Friday, April 6, 2012

A Dangerous Method puts psychonanalysis on the couch

I can't believe A Dangerous Method exists. This is a (relatively) major film from a revered director starring people everyone has heard of that takes as its subject the history and principles of Freudian psychoanalysis. Please allow me to say: squee.

I guess it's not too much of a surprise that David Cronenberg, whose early stuff (Scanners, Videodrome, The Fly) leaves me a bit cold (and a lot grossed out), but who I've lately been worshipping (A History of Violence, Eastern Promises), made a movie about the relationship between Freud (played by Aragorn, who has become Cronenberg's muse lately) and Carl Jung (Fassbender!). As his later films are all about sex and death, I guess a movie about psychoanalysis was the next logical step.

The movie looks at how and why one particular female hysteric (Keira Knightley, with a spotty Russian accent) caused a rift between two of the most influential minds of the twentieth century. The biopic puts abstract psychoanalytic principles like repression and liberation into practice, and in so doing both confirms and critiques Freud's ideas and Jung's responses. It's been a while since I read the source material, but from what I can tell, it gets the competing theories pretty spot-on. There's also a good bit of wit involving cigars, pipes, and cigarettes being smoked during provocative conversations. Gotta love phallic imagery humor.

A Dangerous Method isn't perfect though--the script jumps around too much and too quickly in time, and it sometimes feels less like a movie and more like a series of scenes in which we are told how the characters feel about each other rather than shown. But what it knocks out of the park is both the limitations and possibilities of psychoanalysis--how it is simultaneously conservatively retrograde and radically progressive, particularly when it comes to women. The female characters are largely instrumentalized and literally and figuratively exposed and penetrated, but the argument is also put forward that intellectually challenging work and self-acceptance and sexual expression are the way that people, particularly women, can heal from and manage the neuroses that inevitably arise from modern life.

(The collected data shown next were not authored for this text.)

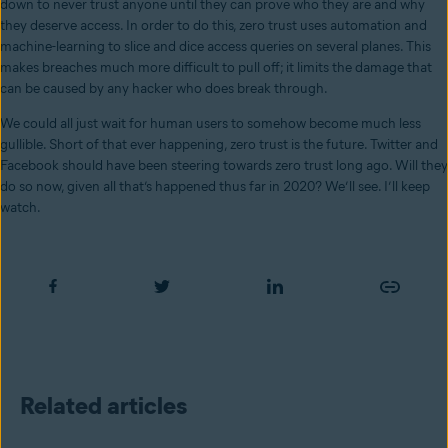
down to never trust anyone until they can prove who they are and why
they deserve access. In order to do this, zero trust uses automation and
machine-learning to slice and dice access queries on several planes. This
makes breaches much more difficult to pull off; it limits the damage that
can be caused by any hacker who does break through.
We could all just wait for human users to somehow become much less
gullible. Short of that ever happening, zero trust is the future. Twitter and
Facebook should have been steering towards zero trust long ago. Will they
do so now, given all that’s happened thus far in 2020? We’ll see. I’ll keep
watch.
Related articles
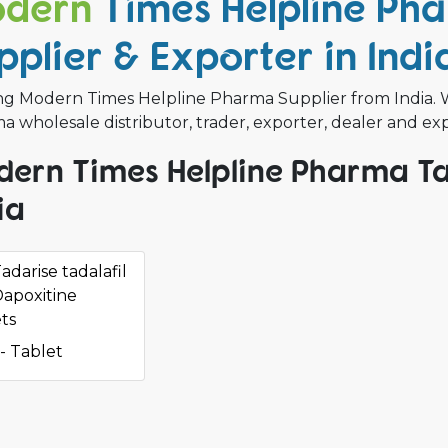
dern
Times Helpline Ph
pplier & Exporter in Indi
ng Modern Times Helpline Pharma Supplier from India.
 wholesale distributor, trader, exporter, dealer and ex
ern Times Helpline Pharma Ta
ia
adarise tadalafil
apoxitine
ts
- Tablet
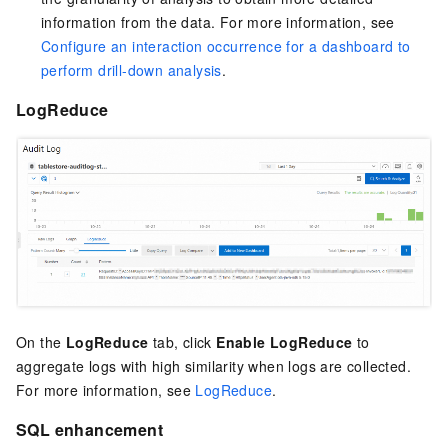
information from the data. For more information, see
Configure an interaction occurrence for a dashboard to
perform drill-down analysis
.
LogReduce
On the
LogReduce
tab, click
Enable LogReduce
to
aggregate logs with high similarity when logs are collected.
For more information, see
LogReduce
.
SQL enhancement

The film also illustrates how our bodies and conscious minds express our feelings and memories through abstract images and stories, and that psychoanalysis depends upon sensitive, thorough, and compassionate interpretation of those narratives. What I've always loved about Freud's theories, particularly in terms of literary study, is how much stock they put in precisely that skill: narrative interpretation. According to Freud, stories aren't just entertaining or even important, they're the only way we can access and articulate the deepest truths about ourselves. And even though A Dangerous Method wasn't quite the flawless masterpiece I was hoping for, it takes serious ideas seriously. For that I say, thanks, DC. I hope you don't disappoint me with Cosmopolis.